---- Passage présenté

La semaine dernière, une vidéo intitulée « Rwanda, 20 ans après : l’histoire truquée » a fait son apparition sur le Net. Sur le Net conspirationniste plus précisément (1). Il y aurait beaucoup à dire sur les 24 minutes qui composent la première partie de ce « documentaire ». Pur produit de l’industrie du complot (2), le film réalisé par Paul-Eric Blanrue et Julien Teil, deux compagnons de route de Thierry Meyssan, entend nous persuader que nous sommes victimes d’un effroyable mensonge fabriqué par le lobby tutsi et ses puissants relais en France (3) avec la complicité active de la quasi-totalité des « médias ».

Dès les premières secondes, Cynthia McKinney, une ex-congressiste américaine très portée sur les théories du complot, affirme sur un ton d’évidence désolée que « vingt ans après le génocide rwandais, on ne connaît toujours pas la vérité, on ne sait toujours pas pourquoi cela s’est produit » ! Vraiment ? Pourtant les faits sont là pour qui accepte de s’y intéresser. La recherche historique a pris le relais de l’enquête journalistique et une importante littérature (4) a fait la lumière sur les causes historiques et politiques du génocide, sur la logique de déshumanisation des Tutsi qui l’a préparé, sa planification administrative, sa mise en œuvre, sur les motivations de ses commanditaires hutus… Des zones d’ombre perdurent, bien sûr. Elles sont pour l’essentiel relatives à l’identité des exécutants de l’attentat contre l’avion du président Juvénal Habyarimana et au degré de compromission des autorités françaises avec les génocidaires. Mais alors, où veut en venir Cynthia McKinney ?
Cynthia McKinney


Pour le comprendre, il faut se reporter à ce qu’elle écrivait il y a encore quelques années : « ce qui s’est passé au Rwanda n’est pas un génocide planifié par les Hutu [mais] un coup d’Etat terroriste perpétré par Kagamé [chef du Front patriotique rwandais (FPR) – ndlr] avec l’aide de forces étrangères » (5). La thèse défendue dans le film de Blanrue et Teil est parfaitement en accord avec cette conviction révisionniste. Avant même la troisième minute en effet, le décor est planté : « La responsabilité de la France dans ces événements, narre la voix off, est souvent discutée. Ce qui est moins discuté en revanche, c’est l’implication d’autres puissances et d’acteurs insoupçonnés qui ont su jouer leurs cartes dans l’écriture de l’histoire du continent noir ». En arrière-plan, deux photographies illustrent le propos : sur la première, le président américain Bill Clinton pose, tout sourire, aux côtés de Kagamé ; la seconde immortalise une poignée de main entre Kagamé et le Premier ministre israélien Benyamin Netanyahou. On l’a compris : les vrais responsables du génocide des Tutsi ne sont pas les extrémistes hutus injustement diabolisés, mais les Etats-Unis et Israël, au travers de leur « marionnette », l’actuel président rwandais Paul Kagamé.

--------
---- Données fournies

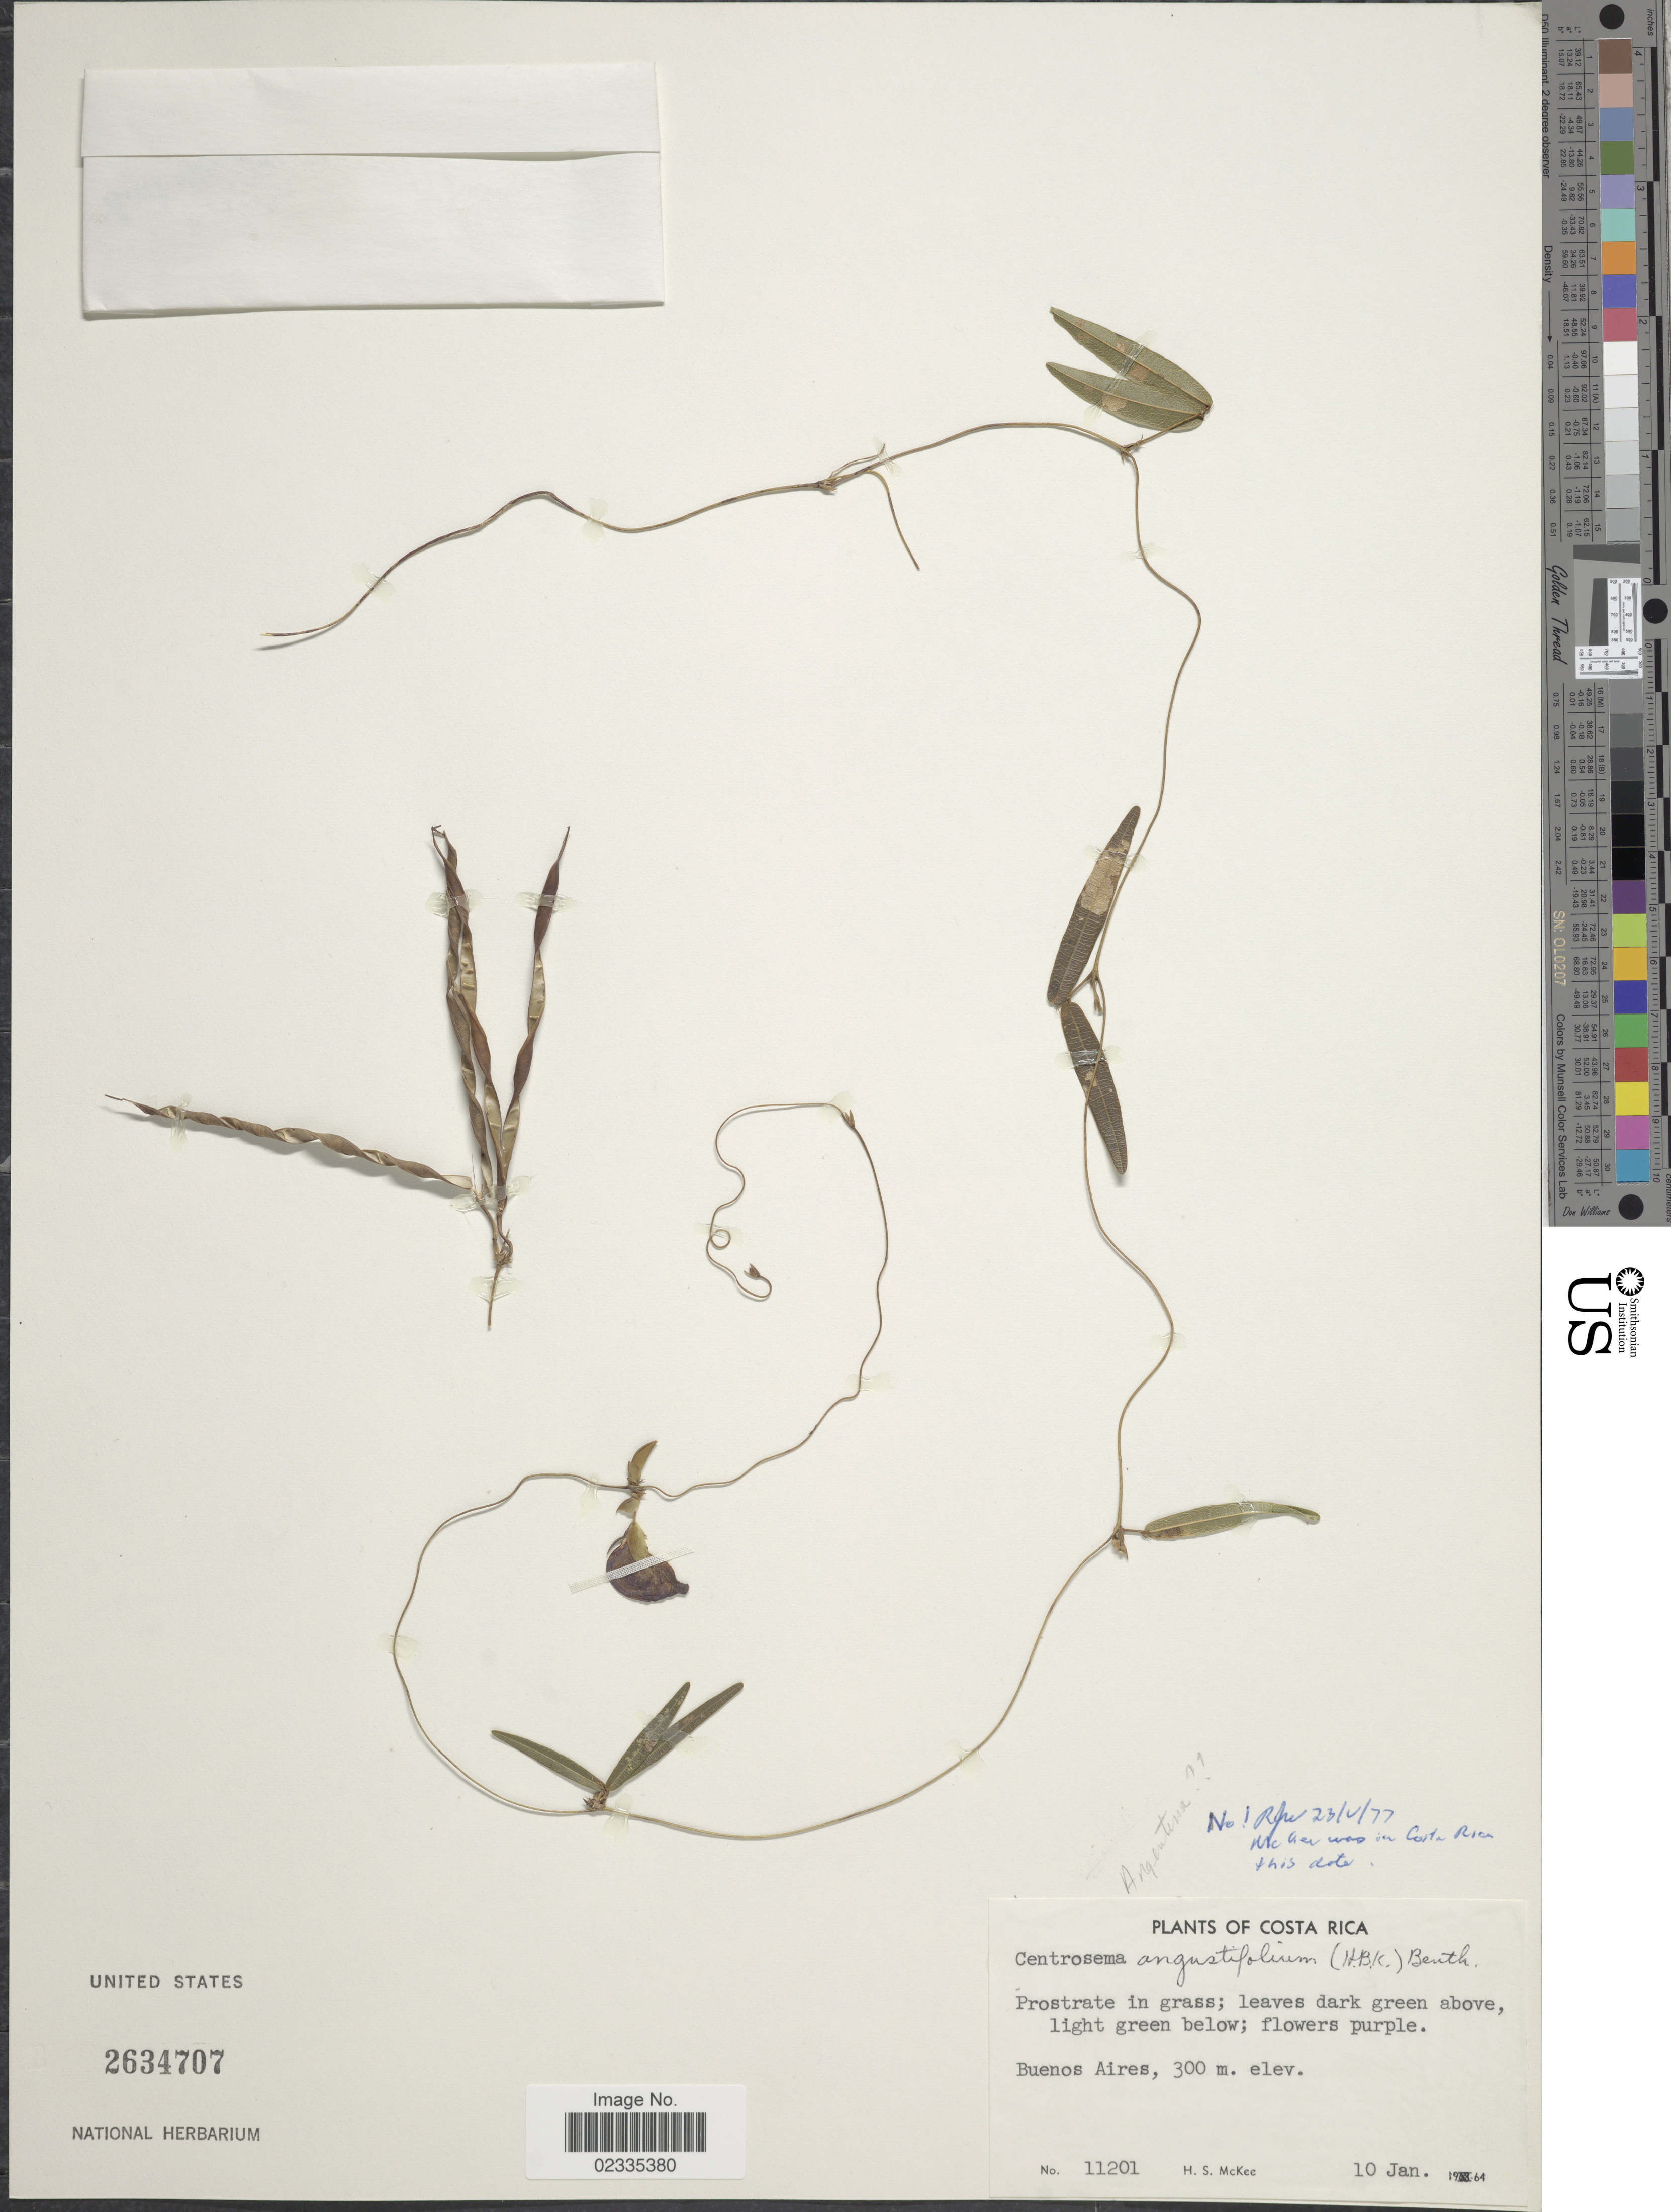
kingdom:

--------

__Défis proposés__
A: Traduisez en anglais cette phrase du passage présenté : « Des zones d’ombre perdurent, bien sûr. »
B: D’après le passage présenté, qui a réalisé le film « Rwanda, 20 ans après : l’histoire truquée » ?

__Réponses par tâche__
A: Some gray areas remain, of course.

B: Paul-Eric Blanrue et Julien Teil.